I've told DS that if he's hit to tell a teacher straight away. If it happens again (in short space of time!) to tell the teacher again. A third time and he has my permission to hit back but have explained that it's absolutely a last resort, not great but also justified.

VBisme Wed 22-May-13 20:28:27

I do think that martial arts training is worth while.

The SDs know how to block a punch or kick, but also have licences and know that they must only ever use their skills in self defence.

pennefab Wed 22-May-13 21:40:14

I am of the loud verbal reply followed by telling an authority figure approach.

My DC was with me when someone attempted to mug me/us in car park. A very very loud, "Back off now!" In strong ("mad mommy" my DC calls it - low pitched/angry) voice and confident body language - look in eye, head up, legs apart - planted, shoulders back resulted in guy running off.

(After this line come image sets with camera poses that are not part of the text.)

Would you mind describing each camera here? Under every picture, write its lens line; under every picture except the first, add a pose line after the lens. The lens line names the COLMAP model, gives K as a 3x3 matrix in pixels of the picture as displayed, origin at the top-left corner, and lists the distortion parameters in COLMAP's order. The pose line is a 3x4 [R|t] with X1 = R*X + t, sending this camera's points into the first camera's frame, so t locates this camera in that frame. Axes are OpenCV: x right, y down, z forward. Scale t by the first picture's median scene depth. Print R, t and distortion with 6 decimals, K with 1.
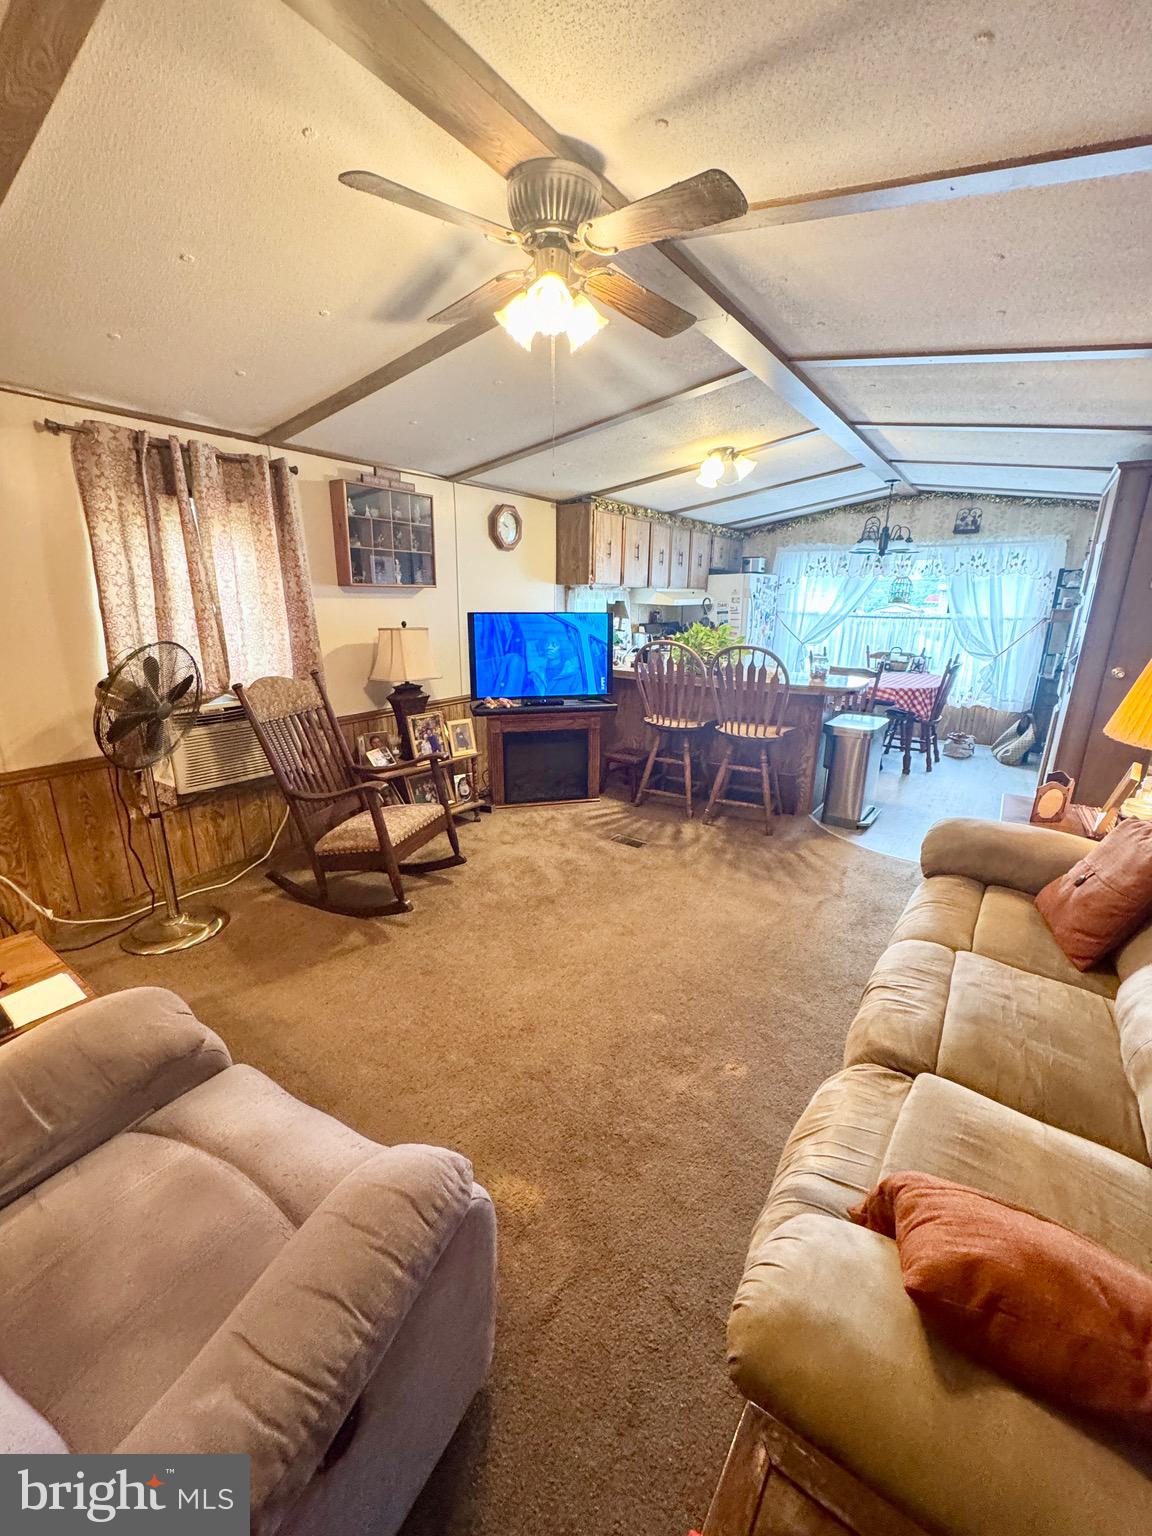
lens RADIAL K [[613.5, 0, 576.0], [0, 613.5, 768.0], [0, 0, 1]] dist [0.000333, 0.000095]
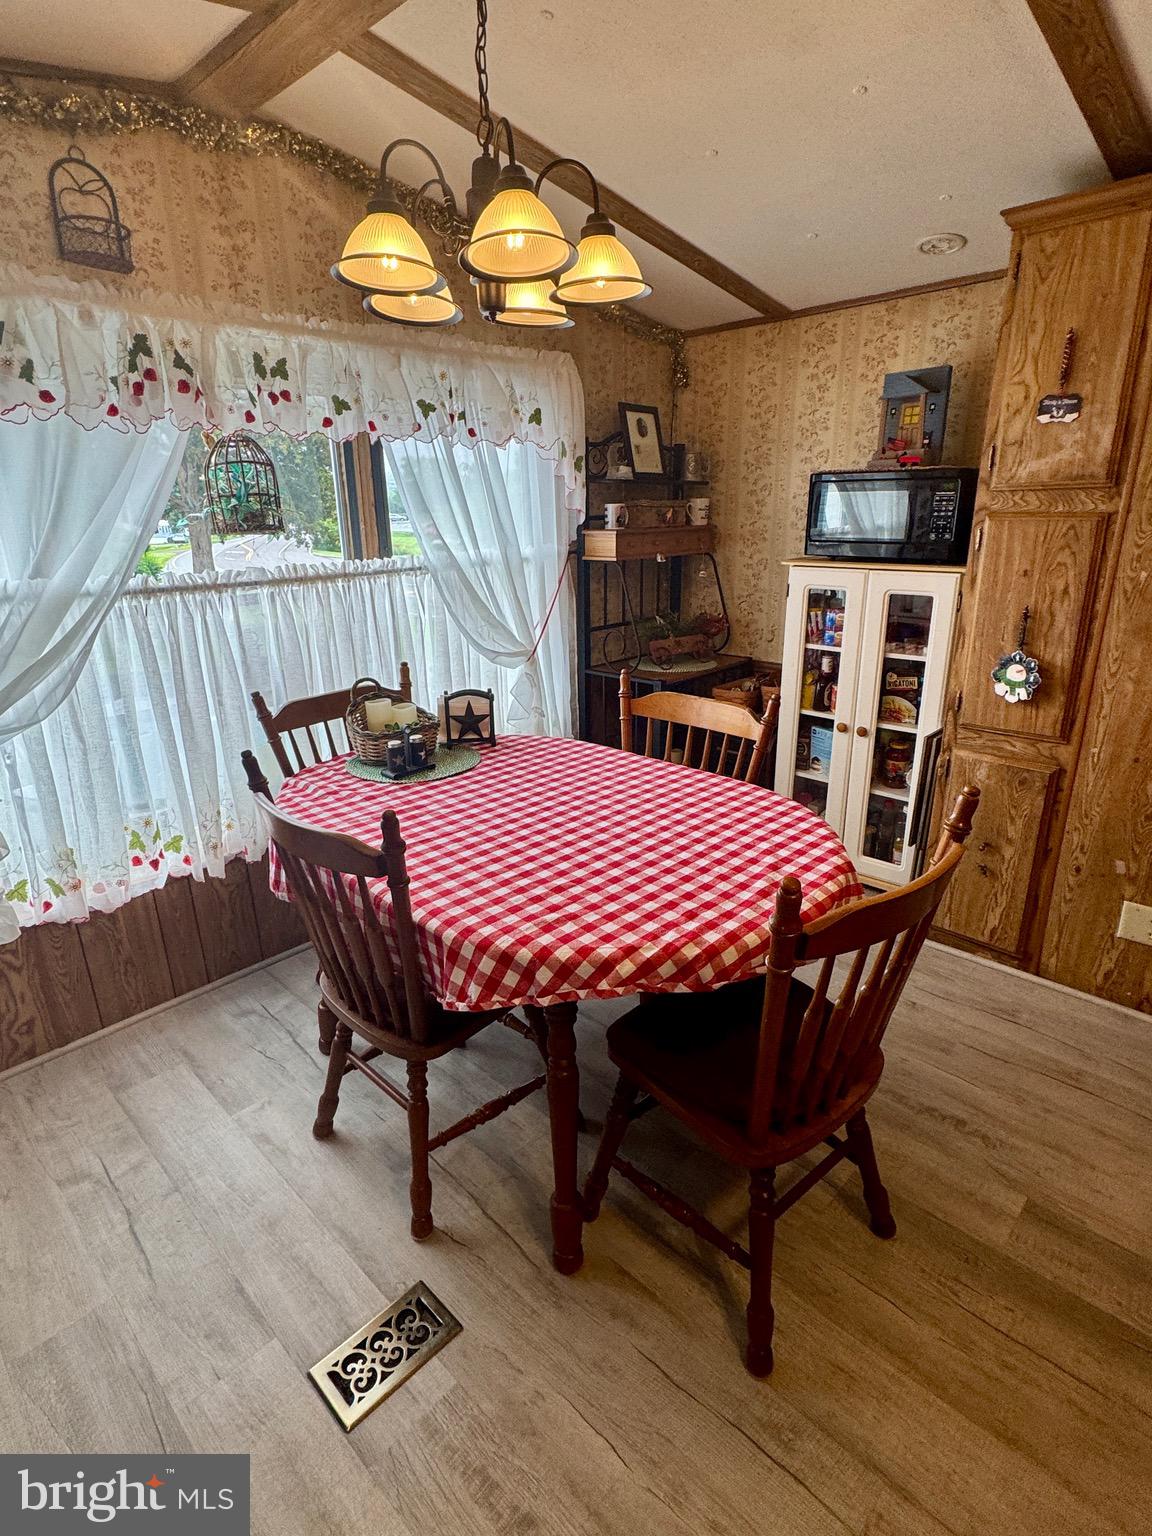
lens RADIAL K [[779.6, 0, 576.0], [0, 779.6, 768.0], [0, 0, 1]] dist [-0.001185, -0.000037]
pose [[0.144545, -0.320108, 0.936289, 0.182179], [0.287369, 0.919024, 0.269841, -0.246283], [-0.946850, 0.230056, 0.224829, 0.886036]]
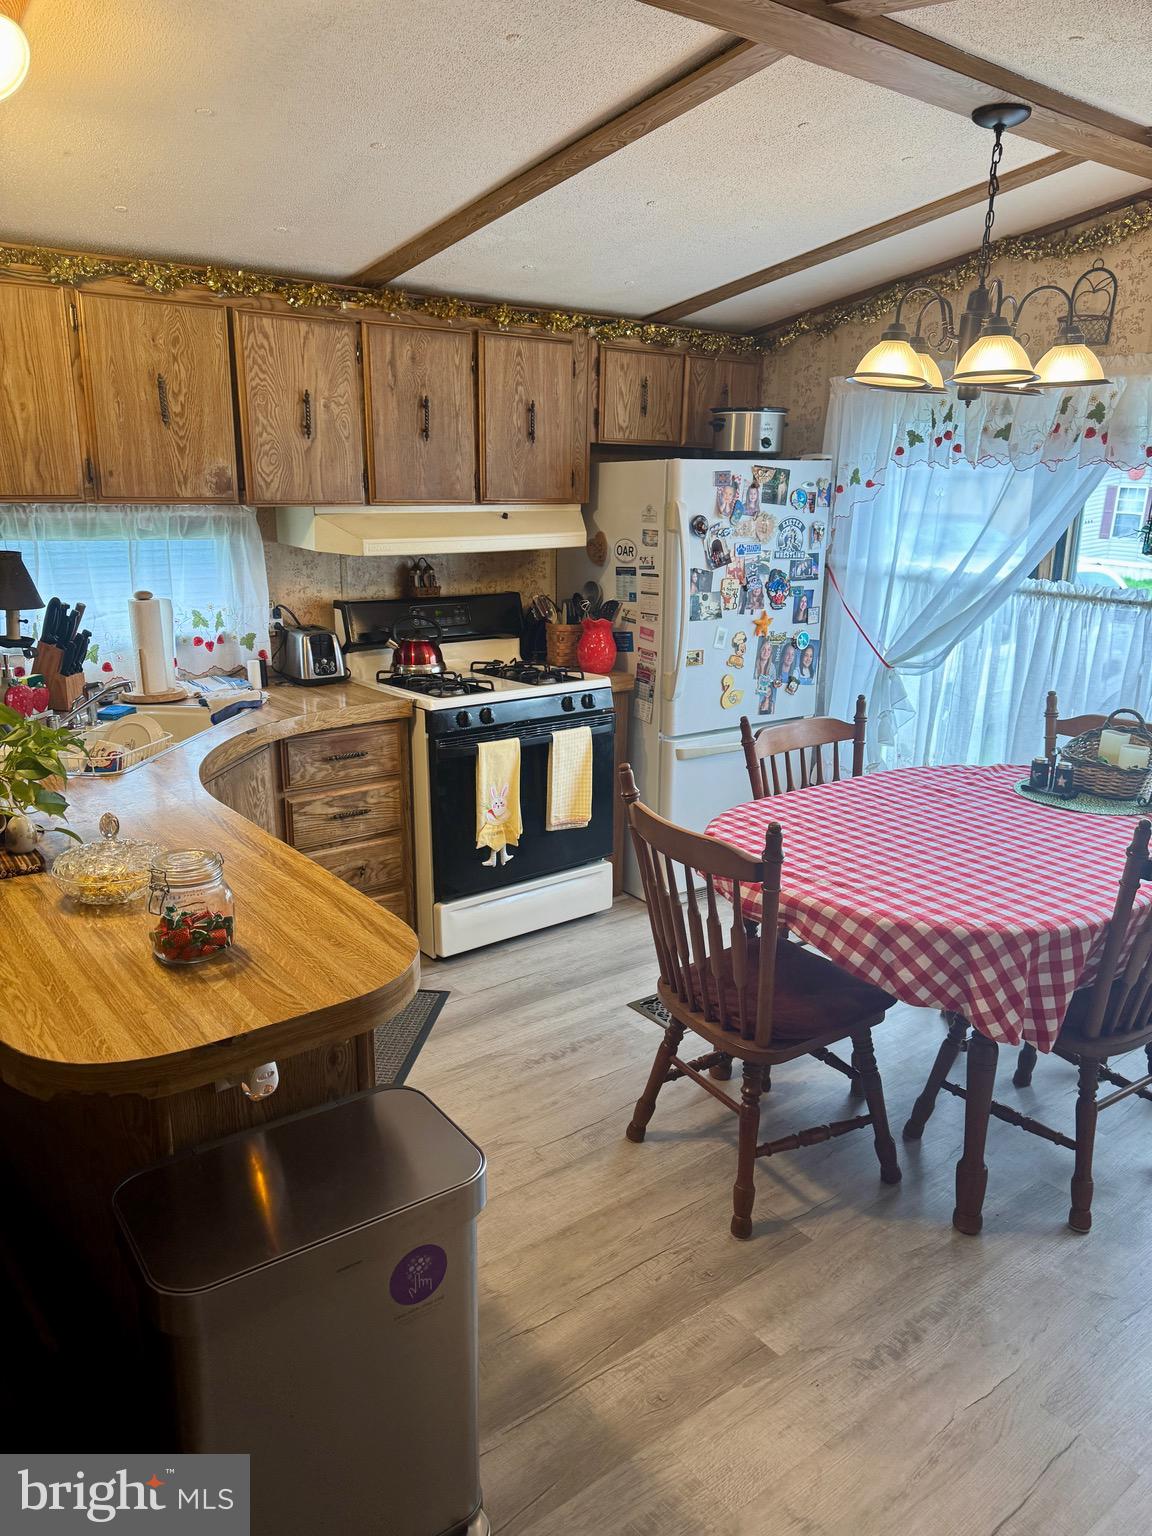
lens RADIAL K [[1079.5, 0, 576.4], [0, 1079.5, 783.7], [0, 0, 1]] dist [0.040703, -0.057428]
pose [[0.955724, 0.084401, -0.281901, 0.451373], [-0.084190, 0.996366, 0.012886, -0.157302], [0.281964, 0.011418, 0.959357, 0.461217]]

I learned it from my DCs martial arts class.

teacherwith2kids Wed 22-May-13 21:45:21

Pennefab,

I did very similar when a burglar broke into my room when I was at university - though I was at a significant disadvantage, being a) asleep when he came in and b) in a nightie.

A really assertive, loud 'Go away! Go away AT ONCE' did the trick. Did tell authority figure (police) but tbh in a funny way it gave me much more peace of mind knowing that I had asserted myself, verbally not physically, and had dealt with the issue, than if I had gone straight to the 'authority' [which I couldn't have done straight away, the intruder was between me and the only door]

CheerfulYank Wed 22-May-13 21:51:37

If he's exhausted all other possibilities then yes, hit back and make it count.

But he has been in martial arts since he was three and could probably block, etc.